Mereka adalah Partai Demokrat yang punya enam kursi dan NasDem satu kursi. Diketahui, PKS, Demokrat dan NasDem sudah memastikan koalisi mengusung Anies Baswedan pada Pilpres 2024 mendatang. Namun nyatanya, untuk Pilwawako Padang mereka belum kompak. Masih lebih memilih jagoan PAN yang sebenarnya tidak akan berkoalisi dengan mereka di Pileg dan Pilpres nanti.
Kalau kita berbaik sangka, kemungkinan dua partai ini belum mau terang-terangan menyatakan dukungan mereka kepada PKS. Partai yang sejak 2009 lalu selalu mengisi kursi kepala daerah di Kota Padang. Dimulai saat kadernya Mahyeldi menjadi Wakil Wali Kota mendampingi Wali Kota Fauzi Bahar yang dilantik 2009. Lalu Mahyeldi menjadi Wali Kota Padang 2014 dan 2019. Kini, jabatan itu lepas, karena Wako dan Wawako sama-sama berasal dari PAN.
Jikapun PKS, NasDem dan Demokrat bergabung memilih Hendri Susanto, jumlah kursi mereka hanya 16 kursi. Masih bersisa 29 kursi yang dikuasai partai-partai lainnya. Melakukan lobi tambahan pun riskan, karena yang akan diajak tentunya partai yang secara garisan, tidak akan berkoalisi dengan PKS di Pilpres mendatang.
Banyak yang menyampaikan hal ini di media sosial, selain menyatakan putusnya jejak kepemimpinan PKS di Kota Padang. Ada yang membawa-bawa, kalau Demokrat dan NasDem belum menunjukkan kekompakan dengan PKS. Karena, terang-terangan terlihat tidak mendukung pasangan koalisi mereka. Meski pemilihan katanya “tertutup” di DPRD Padang. Namun, hasil yang terpampang menyatakan, kalau NasDem-Demokrat juga memilih Ekos Albar.
Sampai hari ini, belum terlihat apa “pembelaan” dua partai ini pascakegagalan PKS memenangkan Pilwawako Padang ini.
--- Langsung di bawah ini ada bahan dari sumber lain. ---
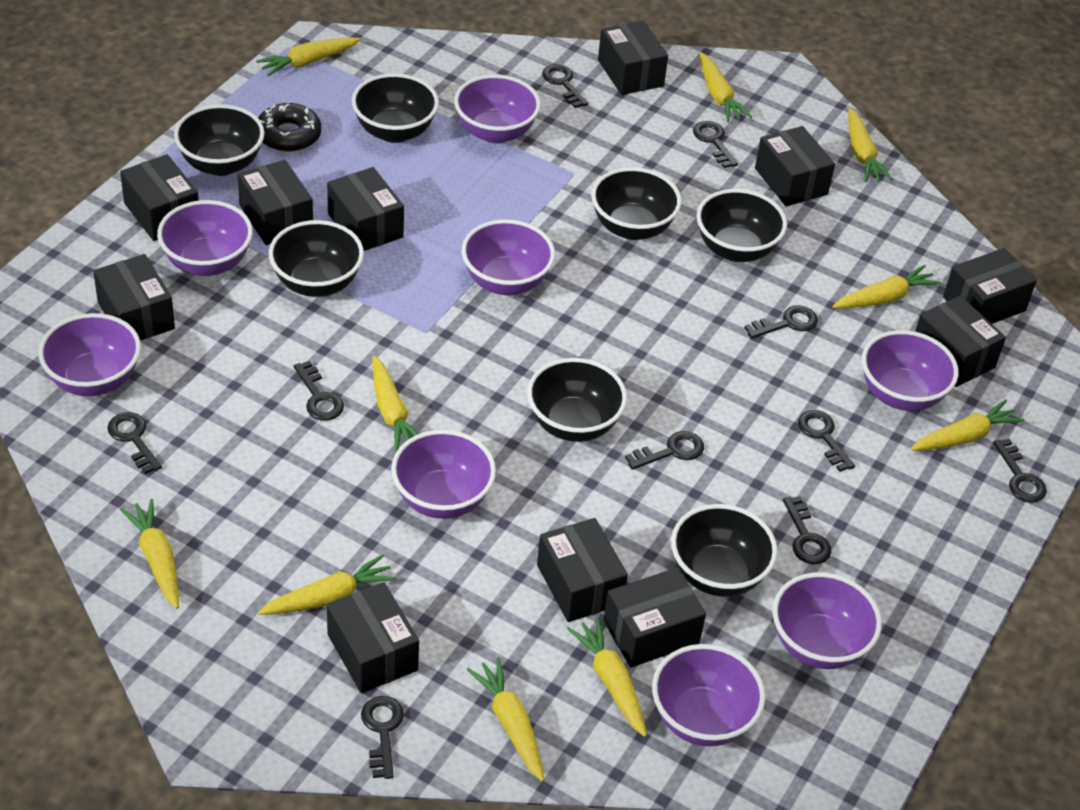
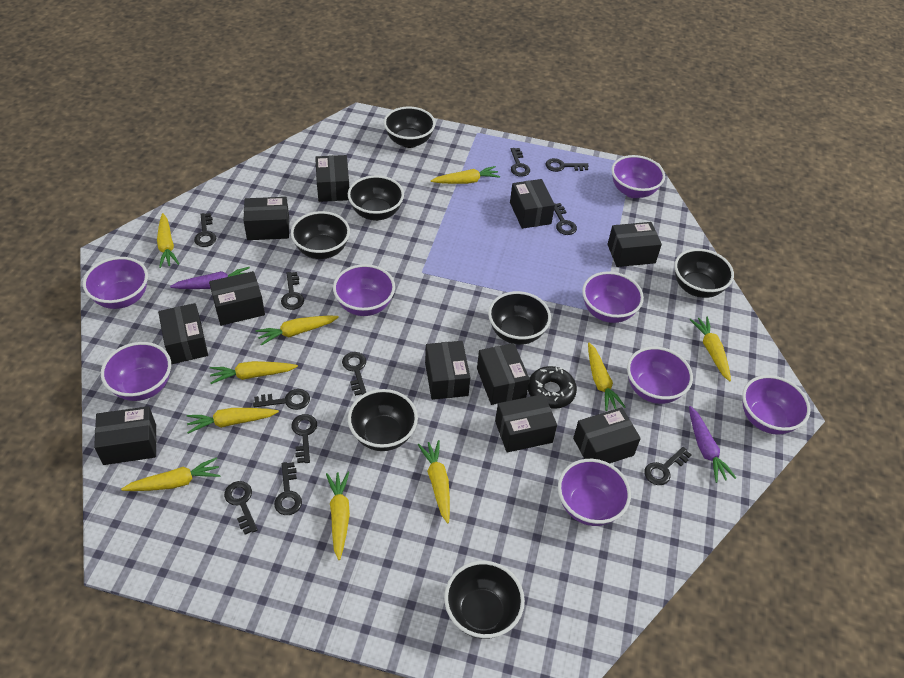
black key: [107,412,162,474] [293,361,344,421] [361,696,404,779] [542,64,588,108] [625,431,704,470] [693,121,738,168] [744,305,818,339] [783,496,831,564] [798,410,855,472] [993,439,1047,503] = 10 -> [194,213,216,247] [224,481,258,535] [253,389,310,410] [274,462,302,515] [281,272,304,310] [291,414,317,463] [342,352,366,396] [511,148,530,177] [546,158,589,172] [554,203,577,235] [644,447,691,485] = 11
purple carrot: none = 0 -> [170,267,250,289] [689,406,736,483] = 2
Meski awalnya, banyak yang mengira, karena yang pergi adalah Mahyeldi dari PKS, maka yang tinggal adalah jatah PKS. Karena, Hendri Septa sejak awal dari PAN dan sekarang menjabat Ketua DPD PAN Kota Padang.
Sayang, yang terjadi tidak semulus itu. Karena, PAN juga menyatakan minat dan mengajukan calon untuk Pilkada tak langsung ini. Meski sejak awal, sudah banyak yang memprediksi, siapapun yang diajukan PAN, maka itulah pemenangnya. Berbeda cerita, kalau yang diajukan berasal dari PKS keduanya. Karena memang, yang “kosong” harusnya PKS. PAN sudah naik kelas dari Wawako menjadi Wako.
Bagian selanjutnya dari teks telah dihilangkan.